Scott Evans is the lead designer of the annual game for FIRST (For Inspiration and Recognition of Science and Technology) LEGO League (ages 9-14). After their dozen years of trying to hook young girls into science and engineering, we picked at Scott’s mind to learn any interesting findings that would be relevant for us.

Key Learnings:

  • Confirmed what we had previously gathered about girls: they like/respond to stories, animals, color, and style. However, one interesting thing to note was that “of course everyone likes animals, but girls tend toward nurturing more fluidly than boys do.” It isn’t only that girls like animals for their cuteness, but the nurturing side of girls adds to the appeal animals have to them.
  • In the LEGO league for ages 9-14, the ratio of boys to girls is 5 to 3. In the younger age group (ages 6-9), the ratio is pretty close to 50/50. This confirms our belief that this is the age group to target before social pressures begin to steer girls away from science and engineering. Additionally, they observed that “the age of 13 is when girls start to have a diminished interest in math and science on average.”
  • Integrating animals into the games can be as easy as simply placing animals on the field, but “it’s better if I put the animals in the position to be cared for, protected, or saved,” once again referencing the nurturing side of girls.
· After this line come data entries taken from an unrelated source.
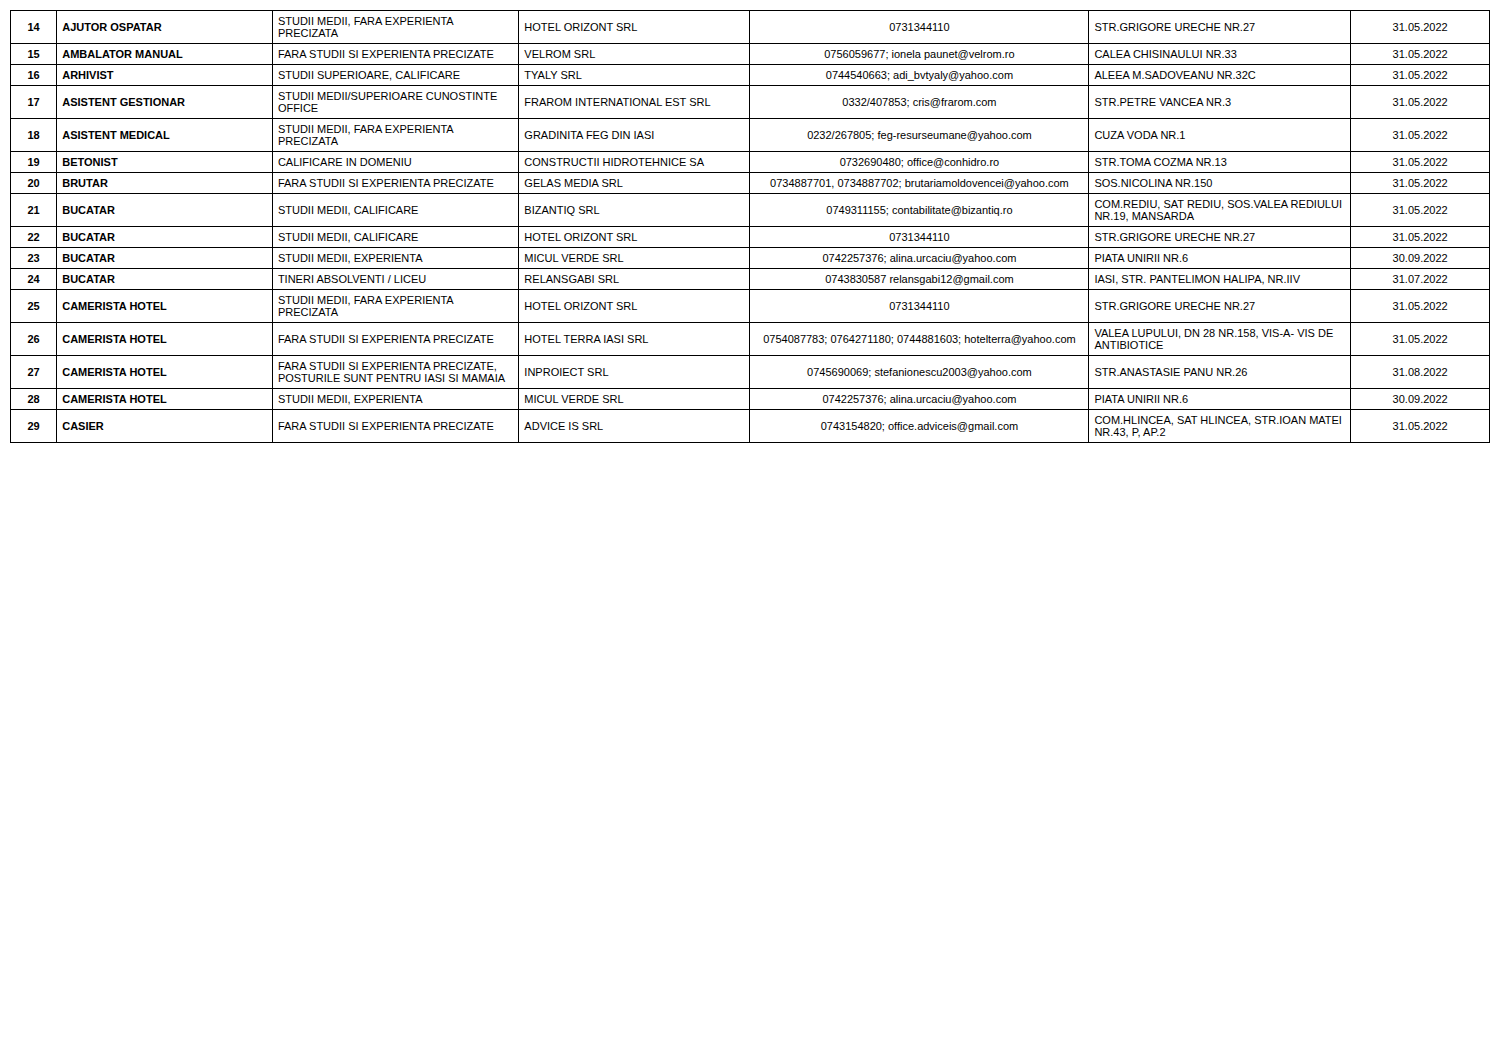| 14 | AJUTOR OSPATAR | STUDII MEDII, FARA EXPERIENTA PRECIZATA | HOTEL ORIZONT SRL | 0731344110 | STR.GRIGORE URECHE NR.27 | 31.05.2022 |
| 15 | AMBALATOR MANUAL | FARA STUDII SI EXPERIENTA PRECIZATE | VELROM SRL | 0756059677; ionela paunet@velrom.ro | CALEA CHISINAULUI NR.33 | 31.05.2022 |
| 16 | ARHIVIST | STUDII SUPERIOARE, CALIFICARE | TYALY SRL | 0744540663; adi_bvtyaly@yahoo.com | ALEEA M.SADOVEANU NR.32C | 31.05.2022 |
| 17 | ASISTENT GESTIONAR | STUDII MEDII/SUPERIOARE CUNOSTINTE OFFICE | FRAROM INTERNATIONAL EST SRL | 0332/407853; cris@frarom.com | STR.PETRE VANCEA NR.3 | 31.05.2022 |
| 18 | ASISTENT MEDICAL | STUDII MEDII, FARA EXPERIENTA PRECIZATA | GRADINITA FEG DIN IASI | 0232/267805; feg-resurseumane@yahoo.com | CUZA VODA NR.1 | 31.05.2022 |
| 19 | BETONIST | CALIFICARE IN DOMENIU | CONSTRUCTII HIDROTEHNICE SA | 0732690480; office@conhidro.ro | STR.TOMA COZMA NR.13 | 31.05.2022 |
| 20 | BRUTAR | FARA STUDII SI EXPERIENTA PRECIZATE | GELAS MEDIA SRL | 0734887701, 0734887702; brutariamoldovencei@yahoo.com | SOS.NICOLINA NR.150 | 31.05.2022 |
| 21 | BUCATAR | STUDII MEDII, CALIFICARE | BIZANTIQ SRL | 0749311155; contabilitate@bizantiq.ro | COM.REDIU, SAT REDIU, SOS.VALEA REDIULUI NR.19, MANSARDA | 31.05.2022 |
| 22 | BUCATAR | STUDII MEDII, CALIFICARE | HOTEL ORIZONT SRL | 0731344110 | STR.GRIGORE URECHE NR.27 | 31.05.2022 |
| 23 | BUCATAR | STUDII MEDII, EXPERIENTA | MICUL VERDE SRL | 0742257376; alina.urcaciu@yahoo.com | PIATA UNIRII NR.6 | 30.09.2022 |
| 24 | BUCATAR | TINERI ABSOLVENTI / LICEU | RELANSGABI SRL | 0743830587 relansgabi12@gmail.com | IASI, STR. PANTELIMON HALIPA, NR.IIV | 31.07.2022 |
| 25 | CAMERISTA HOTEL | STUDII MEDII, FARA EXPERIENTA PRECIZATA | HOTEL ORIZONT SRL | 0731344110 | STR.GRIGORE URECHE NR.27 | 31.05.2022 |
| 26 | CAMERISTA HOTEL | FARA STUDII SI EXPERIENTA PRECIZATE | HOTEL TERRA IASI SRL | 0754087783; 0764271180; 0744881603; hotelterra@yahoo.com | VALEA LUPULUI, DN 28 NR.158, VIS-A- VIS DE ANTIBIOTICE | 31.05.2022 |
| 27 | CAMERISTA HOTEL | FARA STUDII SI EXPERIENTA PRECIZATE, POSTURILE SUNT PENTRU IASI SI MAMAIA | INPROIECT SRL | 0745690069; stefanionescu2003@yahoo.com | STR.ANASTASIE PANU NR.26 | 31.08.2022 |
| 28 | CAMERISTA HOTEL | STUDII MEDII, EXPERIENTA | MICUL VERDE SRL | 0742257376; alina.urcaciu@yahoo.com | PIATA UNIRII NR.6 | 30.09.2022 |
| 29 | CASIER | FARA STUDII SI EXPERIENTA PRECIZATE | ADVICE IS SRL | 0743154820; office.adviceis@gmail.com | COM.HLINCEA, SAT HLINCEA, STR.IOAN MATEI NR.43, P, AP.2 | 31.05.2022 |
  • In terms of using stories to hook girls into the game, he bring the missions into context. For example, instead of making a mission “to get the ball off the shelf,” a better way to phrase it is “get the person out of the burning building.” Furthermore, the best thing he can say is “get Marcy, 22, who just got married, and her kitten, to safety.” The added details to the stories makes the games more tangible to girls.
  • Perhaps the best response they ever had to a game was about “identifying with people with disabilities, and coming up with ways to improve their lives.” On the other hand, the worst they ever had was about nanotechnology. While both games involved designing and programming a robot to complete an obstacle course, one fit much easier under a “feel-good umbrella.”